§ Source text
>> Start

This section details the formal steps of the **K-Means clustering algorithm**, including the mathematical formulation and handling of edge cases.

### Key Bullet Points: Detailed K-Means Algorithm

### 1. Initialization
* **Random Initialization:** The first step is to randomly initialize $K$ cluster centroids, denoted as $\boldsymbol{\mu}_1, \boldsymbol{\mu}_2, \dots, \boldsymbol{\mu}_K$.
* **Dimension:** Each centroid vector $\boldsymbol{\mu}_k$ must have the same dimension (number of features) as the training examples $\mathbf{x}^{(i)}$.

### 2. The Iterative Loop (Repeat until Convergence)
K-Means cycles through two main steps:

#### A. Step 1: Assignment of Points to Centroids
* **Goal:** Assign every training example $\mathbf{x}^{(i)}$ to the cluster centroid it is closest to.
* **Assignment Variable ($c^{(i)}$):** For each example $\mathbf{x}^{(i)}$, set $c^{(i)}$ to the index (from $1$ to $K$) of the nearest cluster centroid $\boldsymbol{\mu}_k$.

>> End

§ Recorded information

>> Start

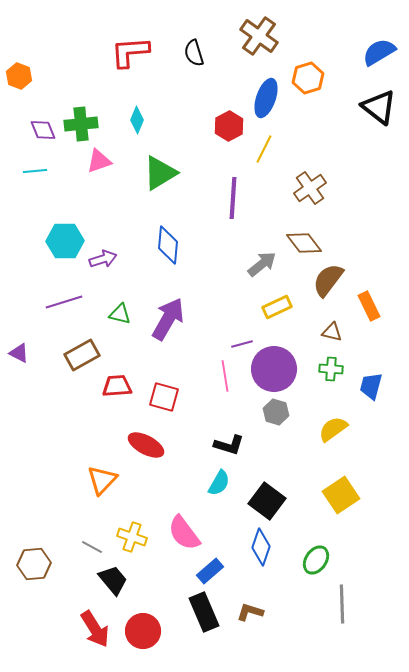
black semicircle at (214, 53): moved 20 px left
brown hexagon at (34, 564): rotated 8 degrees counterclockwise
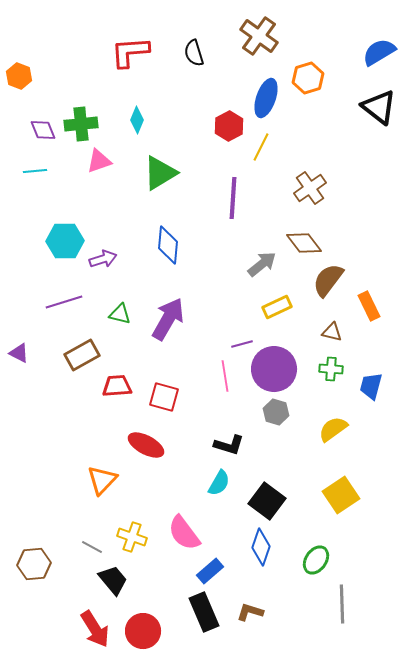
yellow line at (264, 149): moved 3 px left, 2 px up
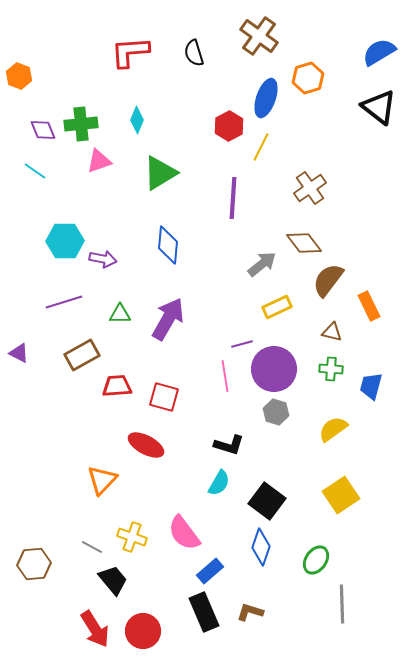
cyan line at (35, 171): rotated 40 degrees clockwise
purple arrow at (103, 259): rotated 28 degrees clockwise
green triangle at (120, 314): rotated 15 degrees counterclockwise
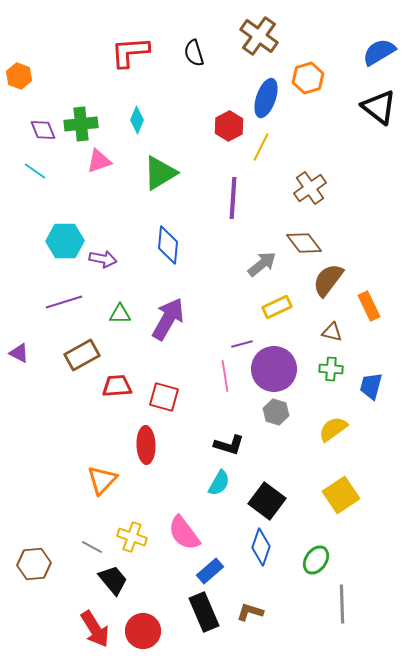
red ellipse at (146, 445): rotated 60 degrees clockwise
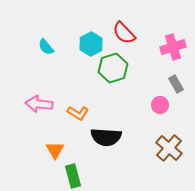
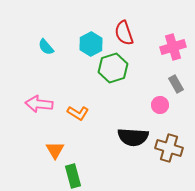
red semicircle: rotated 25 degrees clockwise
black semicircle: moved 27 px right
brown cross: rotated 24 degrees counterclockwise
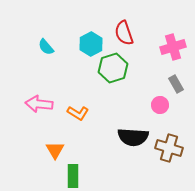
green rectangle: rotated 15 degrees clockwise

>> End

For each statement, indicate whether the K-Means text supports it, giving yes or no together with a verbatim quotation of the deciding words: (a) each centroid has the same number of features as the training examples; (b) the centroids are initialized at fixed, predetermined positions; (c) in the assignment step, each training example is assigned to the centroid farthest from it. The entries above are distinct from the K-Means text and constitute separate material.

(a) Yes: "must have the same dimension (number of features) as the training examples"
(b) No: "The first step is to randomly initialize"
(c) No: "the cluster centroid it is closest to"